__Questions__:
A: Copy the passage of the article on Gazprom between "How is Gazprom" and "28% in 2013.", inclusive, word for word.
B: According to the article on Gazprom, why does the company keep its long-term contracts? Answer in one to three sentences.
C: Extend the article on Gazprom, picking up after its final sentence.

__Source extract__:
______________________________

How is Gazprom adapting to changing market conditions?
The 2013 Gazprom’s results show that the Russian company is still the dominant gas exporter to the European Union (EU), which contrasts with its expected declining role announced over the past years. With 138 bcm delivered to the EU in 2013, Gazprom has increased its market share in the EU natural gas consumption from 24% in 2010 to 28% in 2013.
Part of Gazprom’s market share increase can be explained by a fall of European Union LNG imports since the higher prices in Asia have re-routed the flows toward this continent. However, it is interesting to understand how the giant company has restored its presence in the EU while both parties are confronting their development models. On the one side, the EU, which faces constant declining gas production, is encouraging the development of spot markets to increase the market liquidity and transparency, and to diversify its supply for energy security reasons and to reduce its dependence on Russia. On the opposite side, Gazprom, which still holds the monopoly on the Russian gas export by pipeline, is expecting to raise its market share in the EU without abandoning its oil-indexed long-term contract based model.
By keeping long-term contracts Gazprom intends to secure revenues over a long period to finance the huge investments needed to develop the large and remote gas fields like Yamal or those located in eastern Siberia where weather conditions make production costs much higher than current operated fields. Developing these new resources is strategic for the company since its market share in the Russian gas production has dramatically eroded since 2005. Although Gazprom still produced 73% of the Russian gas in 2013 (487 bcm), it is 15 percentage points below its level eight years earlier.

______________________________

__Given data__:
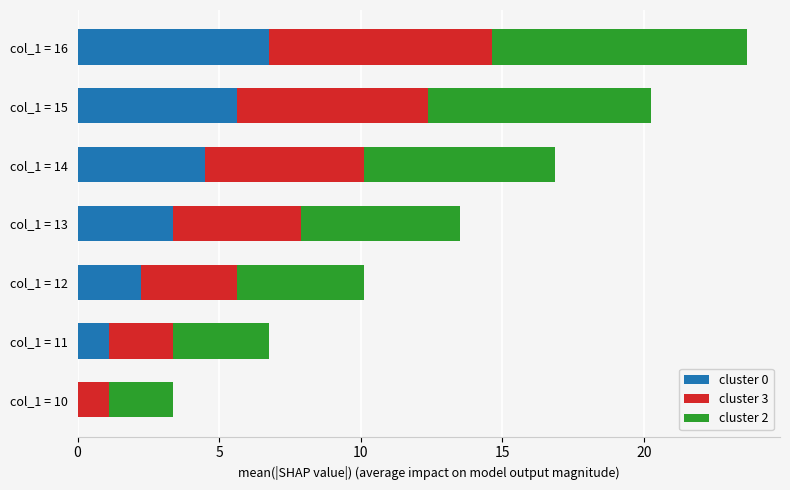

What is the highest value of the cluster 0 series?

6.8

______________________________

__Answers by item__:
A:
How is Gazprom adapting to changing market conditions?
The 2013 Gazprom’s results show that the Russian company is still the dominant gas exporter to the European Union (EU), which contrasts with its expected declining role announced over the past years. With 138 bcm delivered to the EU in 2013, Gazprom has increased its market share in the EU natural gas consumption from 24% in 2010 to 28% in 2013.

B: Gazprom keeps long-term contracts to secure revenues over a long period. Those revenues are meant to finance the huge investments needed to develop large, remote gas fields such as Yamal or those in eastern Siberia, where weather conditions make production costs much higher than at the fields it currently operates.

C:
Russian gas production and Gazprom’s market share
Over the past years, the Russian firm has been seriously challenged by two Russian competitors mainly: on the one hand, the independent company Novatek, the country''s second largest gas producer and, on the other hand, the state-owned company Rosneft that successively bought hydrocarbon producers TNK-BP (2012) and Itera (2013) to become the world largest crude oil producer. Both companies have urged the Russian government to end Gazprom monopoly on gas export, which they partly achieved as they both obtained licenses (along with Zarubezhneft) to export LNG starting from 1 December 2013.
The intensification of competition on the domestic market can be explained by the constant rise of the regulated gas prices decided by the central government to allow Gazprom to finance its necessary investments in remote gas fields. According to Gazprom, the company made no profit from domestic gas supplies between 2000 and 2008 due to the undervalued regulated prices. The increase of regulated gas prices, which has reached about 15%/year since 2005, has created favourable conditions for the development of Gazprom’s competitors that have been able to offer discount prices, thus gaining market shares.
Regulated gas prices evolution in Russia since 2005
This increase in regulated gas prices was essential for Gazprom’s profitability since the domestic market made up more than half of its gas volumes sales in 2013 (56%). By ensuring a higher profitability in the Russian market, Gazprom’s has reduced its dependence on gas sales to the EU. As a consequence, Gazprom has been able to renegotiate downward its long-term gas supply contracts with European energy companies to maintain its competitiveness with spot prices on European gas exchange markets without endangering the company long term presence in the European markets. Indeed, Gazprom has curved its gas prices to European utilities such as E.ON-Rurhgas (Germany), GDF-SUEZ (France), Eni (Italy), Econgas (Austria) or PGNiG (Poland) up to a cost estimated to US$2.7bn in 2012 and US$4.7bn in 2013.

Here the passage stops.